Eliza continues to bring that steady, calm, focused vision to our community and to her classes. Despite her hectic work-life where she spends a great deal of time traveling around the country meeting with folks from different health systems as a means to understand patient care in a proactive, longitudinal, and holistic manner, she is committed to her teaching, always striving to learn more about herself through the power of yoga. Thank you, Eliza, for being such a fantastic member of Team O2 — thank you for reminding us that there is always something beautiful to learn.
What’s the best lesson you’ve learned from Mimi?
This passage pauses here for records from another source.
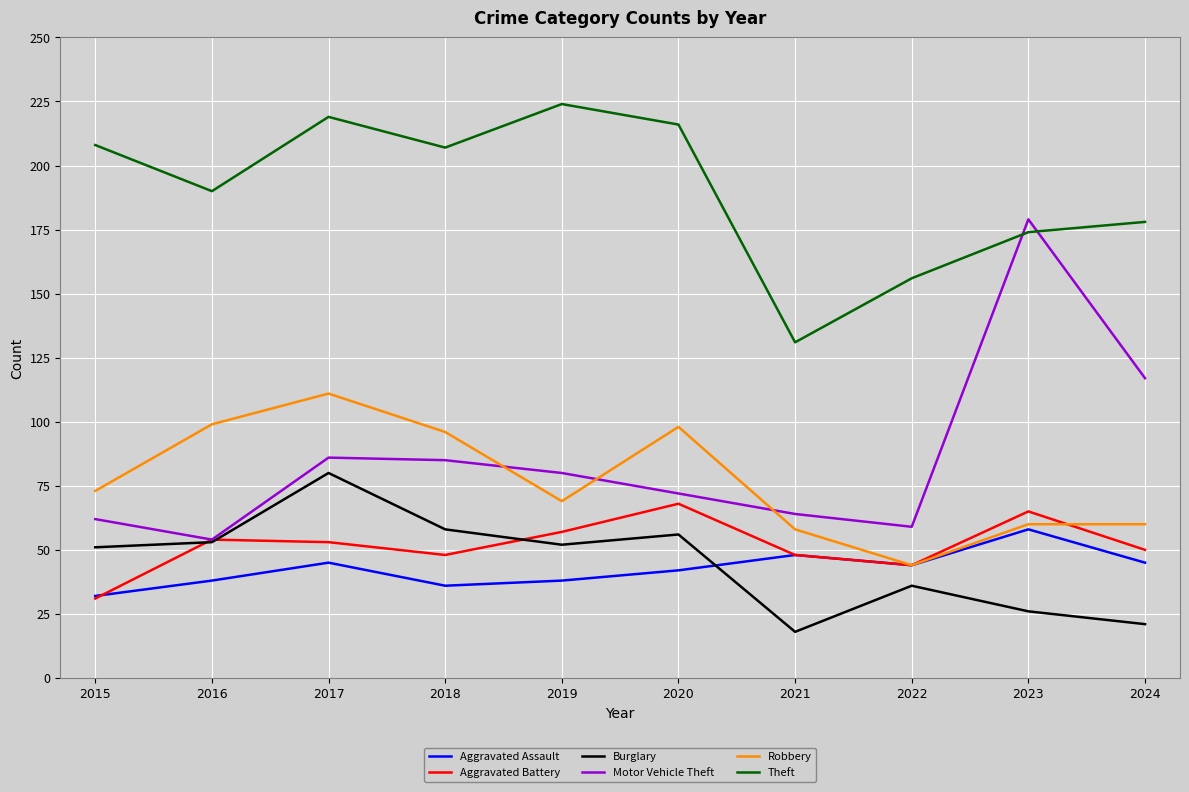

How many lines are shown in the chart?

6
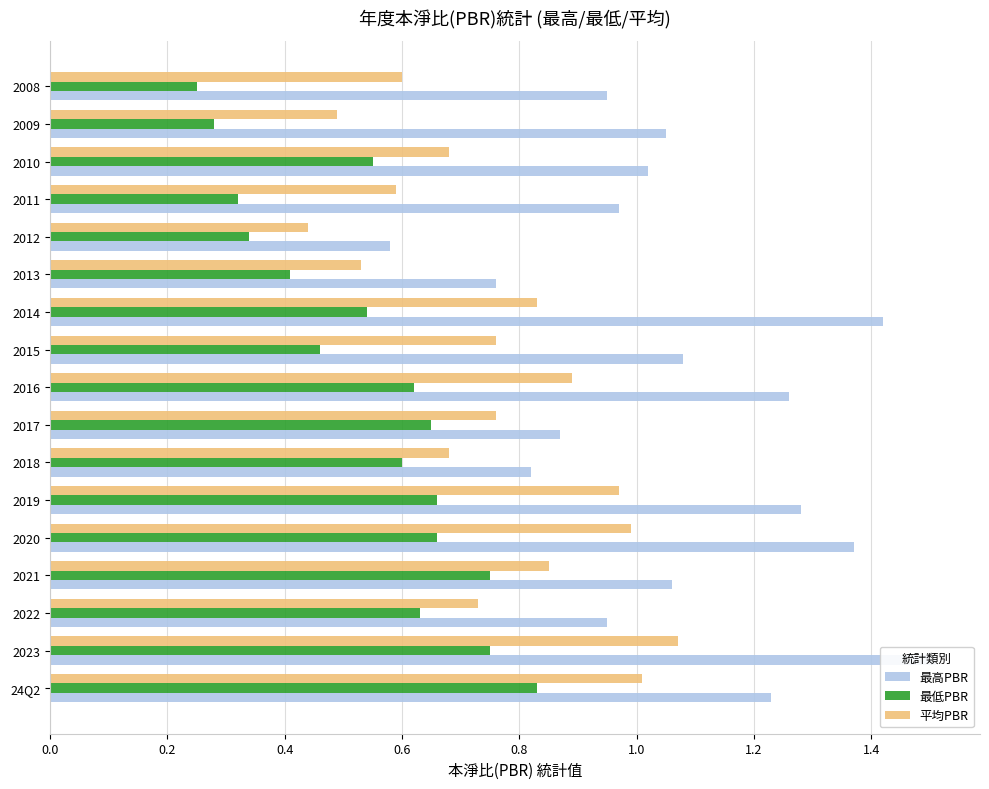

What are all the series names shown in the legend?

最高PBR, 最低PBR, 平均PBR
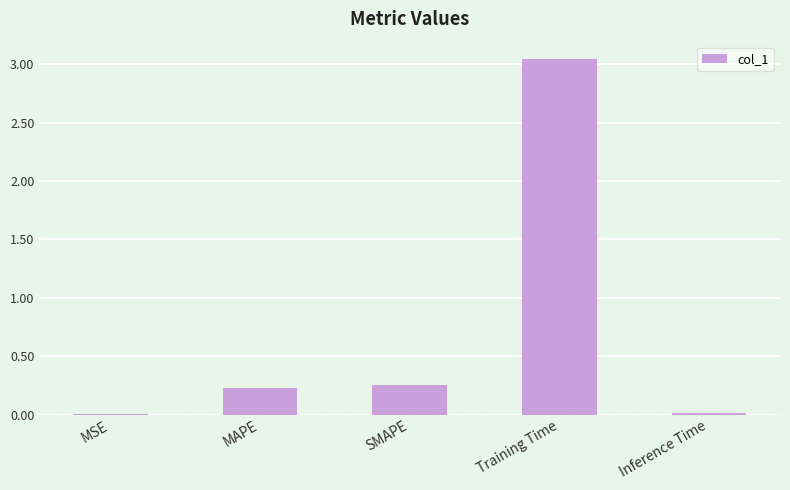

Are the bars horizontal?

No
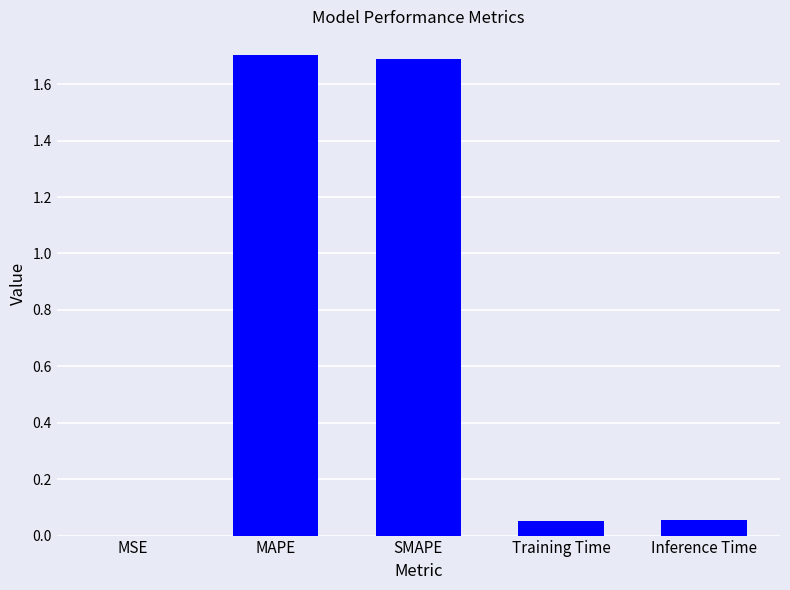

What is the sum of the values at MAPE and Inference Time?

1.8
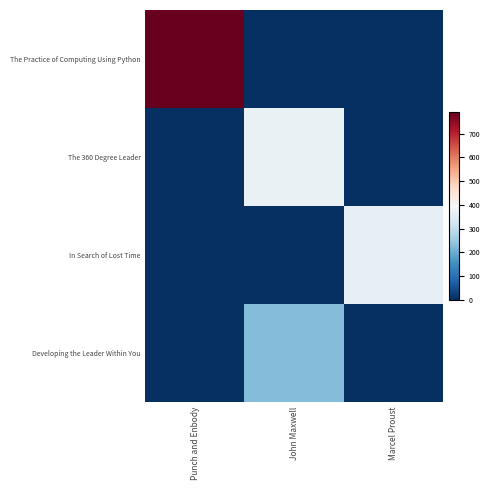

What is the maximum value shown in the chart?

792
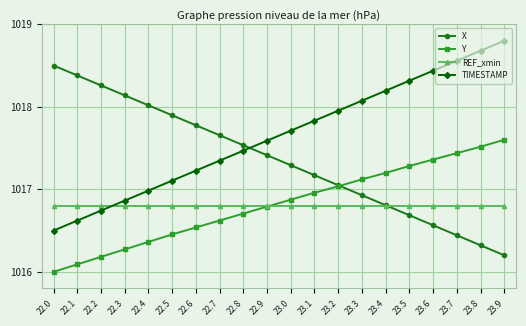

What is the greatest value displayed?

1018.8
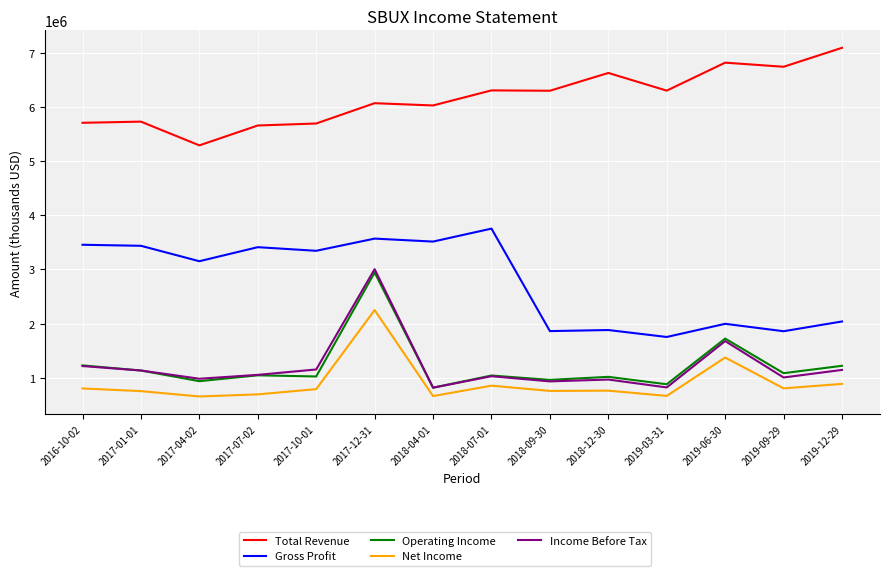

Rank the series at 2017-10-01 from highest to lowest value.

Total Revenue, Gross Profit, Income Before Tax, Operating Income, Net Income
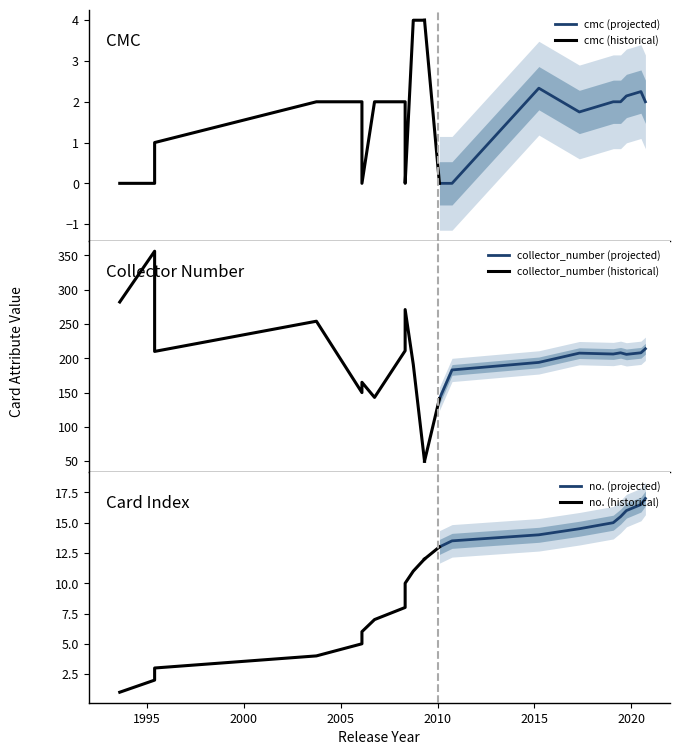

Between 2006-02-03 and 1993-08-05, which is larger?

2006-02-03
“Community matters. It nourishes and sustains us.”
What’s the best lesson you’ve learned from teaching?
“Be vulnerable and real with your students. This is a lesson I took from a mentor at a past job, but I think it applies equally to yoga teaching. Yoga can have a high barrier to entry. It’s expensive. It can feel like an insiders club, meant for certain types of bodies but not others. It demands students do things with their minds, bodies and breath that we don’t cultivate in many other aspects of our day-to-day lives. I think students are making themselves vulnerable by walking in the door and deciding to take a class, and we can honor that by doing the same as teachers. Vulnerability as a teacher can manifest in many different ways – a willingness to teach something you’ve never taught before, having a sense of humor when class doesn’t go exactly the way you planned, or being able to allow space for each student to take something different away from the experience. In my mind, vulnerability is a precursor to being fully present in a class. We will all have days (or weeks or months) where we can’t open up like that. But I think it’s worth it to challenge ourselves to do so when we can, and make sure that as teachers, we’re offering up the same vulnerability that we’re asking of students.”
What’s the best lesson you’ve learned from your fellow O2 teachers?
“Generosity of spirit. The teachers at O2 show up for each other, offer each other thoughtful feedback and continued inspiration.”
What’s your favorite pose to teach?
“Crane. It’s a pose where you regularly get to see the joy of firsts – whether first time holding the balance, or first time jumping back from crane into chaturanga.”
What’s your favorite pose to do?
“Supported bridge toward the end of class. O2 is a pretty vigorous style of yoga, and I like the opportunity to be still and be supported. Another favorite is bharadvajasana with the cleansing feeling of a good twist.”
What’s your “dream pose”?
“Pressing up from crane into a handstand.”
Do you play music in class?
“Depends. I play music in Basics classes more often than I do in Intermediate. When I was a new yoga student, I found music to be helpful in quieting my mind. The steady drumbeat of ujjayi breath without music to soften it was initially intimidating and distracting. With time, as I became more comfortable and adept at attuning to my own body, I felt I had the mental bandwidth to begin focusing more on my breath without the aid of music. Everyone experiences this differently though, so I try to mix it up and give students the opportunity to experience classes with and without music.”